Gina sorriu: - Não, somos apenas amigos. Um amigo que irei manter próximo a mim. Assim como o resto de vocês. Não vou mais me fechar para vocês. Eu preciso muito de vocês para fazer isso.

Mais uma vez, suas amigas a abraçaram. Lágrimas foram derramadas, e então risadas foram compartilhadas.

- Eu estou cansada. Vou subir. Vejo vocês de manhã. - ela disse enquanto se dirigia à escada das garotas.

- Gina, posso te perguntar uma coisa? - disse Ash.

- Claro, qualquer coisa. - ela respondeu quando se virou.

- Harry te deu algo hoje à noite? Um presente ou algo do tipo? - a amiga, preocupada, perguntou.

Gina gargalhou um pouco: - De fato ele me deu.

- O quê? - perguntou Michelle.

- Paz de espírito. - ela disse, virou-se, e subiu as escadas.

Ash, Michelle, Pauline, Kristin e Robin olharam uma para a outra. Eles tinham feito aquilo de novo. Um tinha dado ao outro um presente para a alma. Todas as cinco garotas sentaram em suas mesas e fizeram seus trabalhos. Nenhuma outra palavra foi pronunciada sobre Gina e Harry.

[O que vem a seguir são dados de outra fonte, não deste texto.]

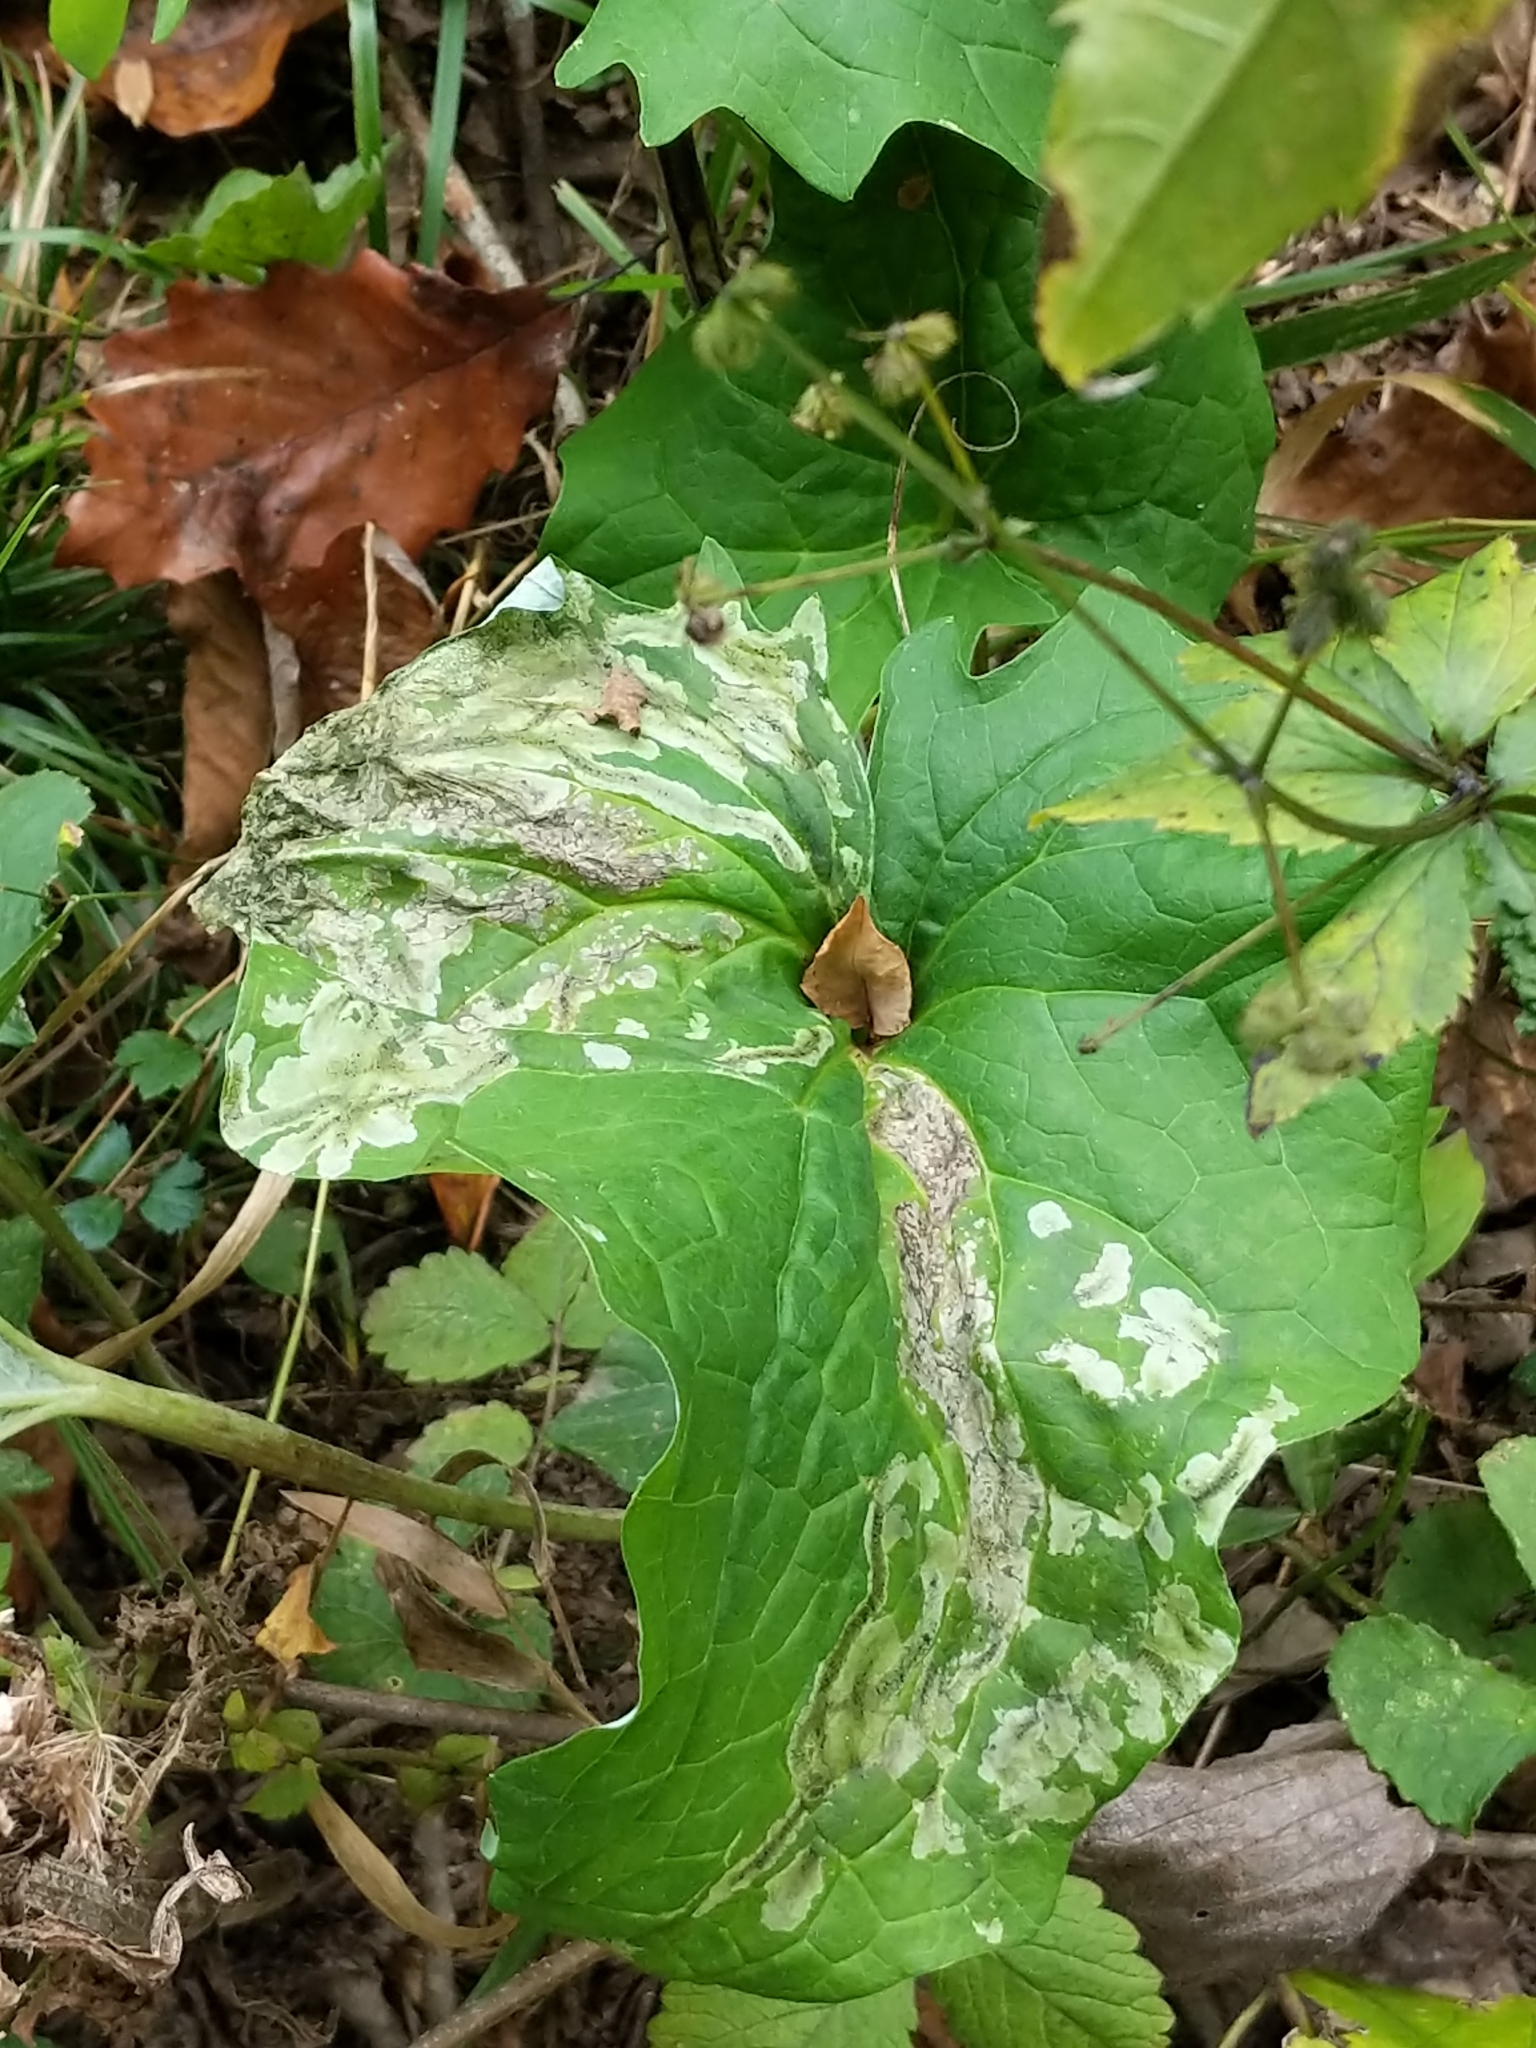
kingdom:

Assim que Gina deitou em sua cama, ela pensou em Harry. Ele realmente tinha dando um presente a ela. Ele deu ele mesmo a ela. Ele tinha oferecido sua amizade, e ela tinha aceitado. Ela lembrou do que ele tinha dito a ela. "Voldemort está vindo atrás de mim, quer você queira, quer não. Eu preferia poder olhar para trás e lembrar dos bons momentos com você, do que olhar para trás e não vê nada". Ela sorriu com aquele pensamento. Sim, ela também gostaria de olhar para trás e lembrar bons momentos com Harry Potter. Ela fechou os olhos e teve um sono calmo.